At times, the client will seek advice from me regarding community resources. This happens especially when I advise someone to see a physician to better monitor their blood pressure, because I feel a diagnosis of hypertension is required. I help the client by giving them a couple of medical clinics in the community they can visit, and are easily accessible.

Objective 9: Recognize the impact of economic, political, social and demographic forces that affect the delivery of health care services.

I was informed by the director of the volunteer services at the Church, that this year is different from the previous years.
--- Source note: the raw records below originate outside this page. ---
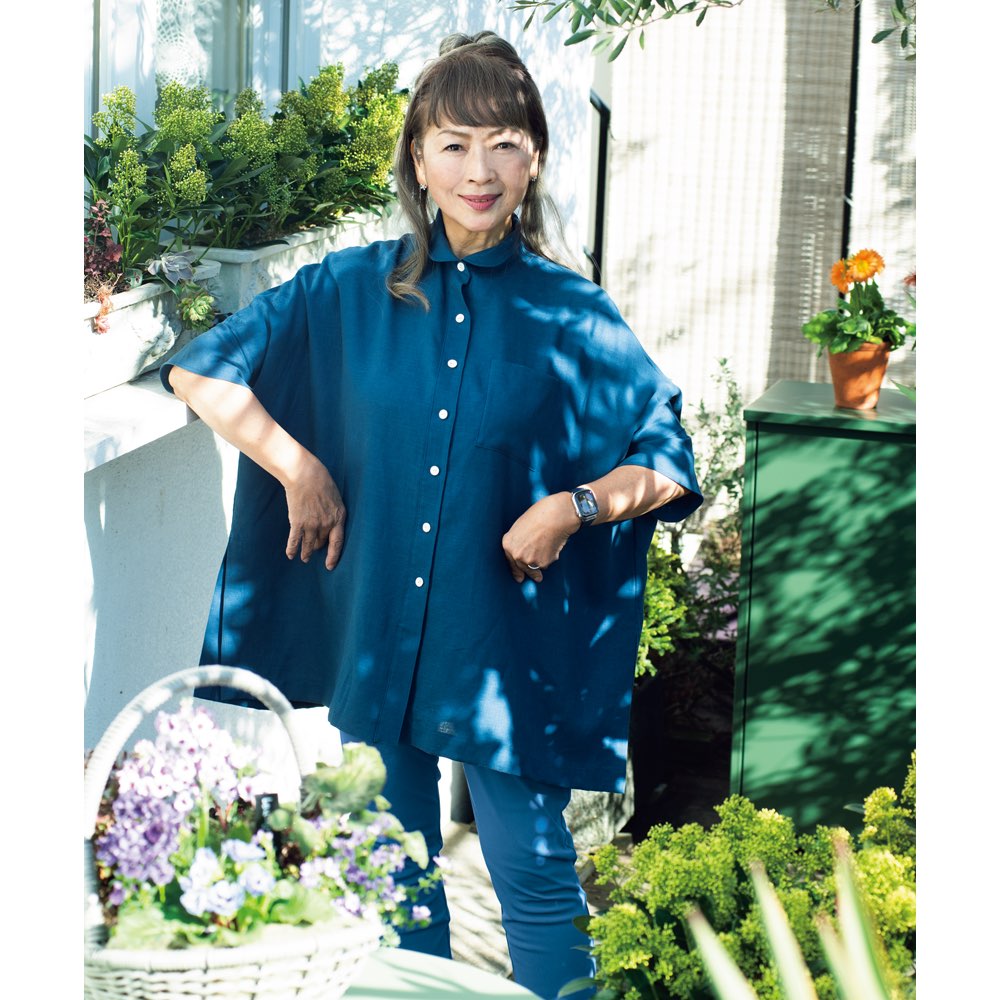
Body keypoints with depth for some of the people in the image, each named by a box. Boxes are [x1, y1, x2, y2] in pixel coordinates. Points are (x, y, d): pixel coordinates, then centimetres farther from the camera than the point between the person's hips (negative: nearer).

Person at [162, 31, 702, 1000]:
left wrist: (576, 505, -15)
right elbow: (198, 371, 7)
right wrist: (297, 469, -1)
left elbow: (672, 465, 1)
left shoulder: (573, 317, -3)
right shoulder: (348, 292, 2)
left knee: (534, 873, 0)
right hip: (376, 627, 2)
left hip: (506, 642, -2)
Due to the political changes, the numbers of residents that visit the soup kitchen dropped, out of fear of being persecuted due to their immigration status. Not only immigrants, but, Muslims have also been affected by current political agendas. We still want to help these families, and let them know that they are welcome, and safe to continue coming to the Church. To continue to help these families, we set aside boxes filled with donated foods, and deliver them to the families that are afraid to come in. This also goes for those who have become disabled, and are physically unable to pick up their donations. In addition, a sign was displayed outside of the Church, stating, Immigrants and Muslims are welcome. As healthcare professionals, it is one of our duties to advocate for our clients, no matter what their economic, political, or social standings may be.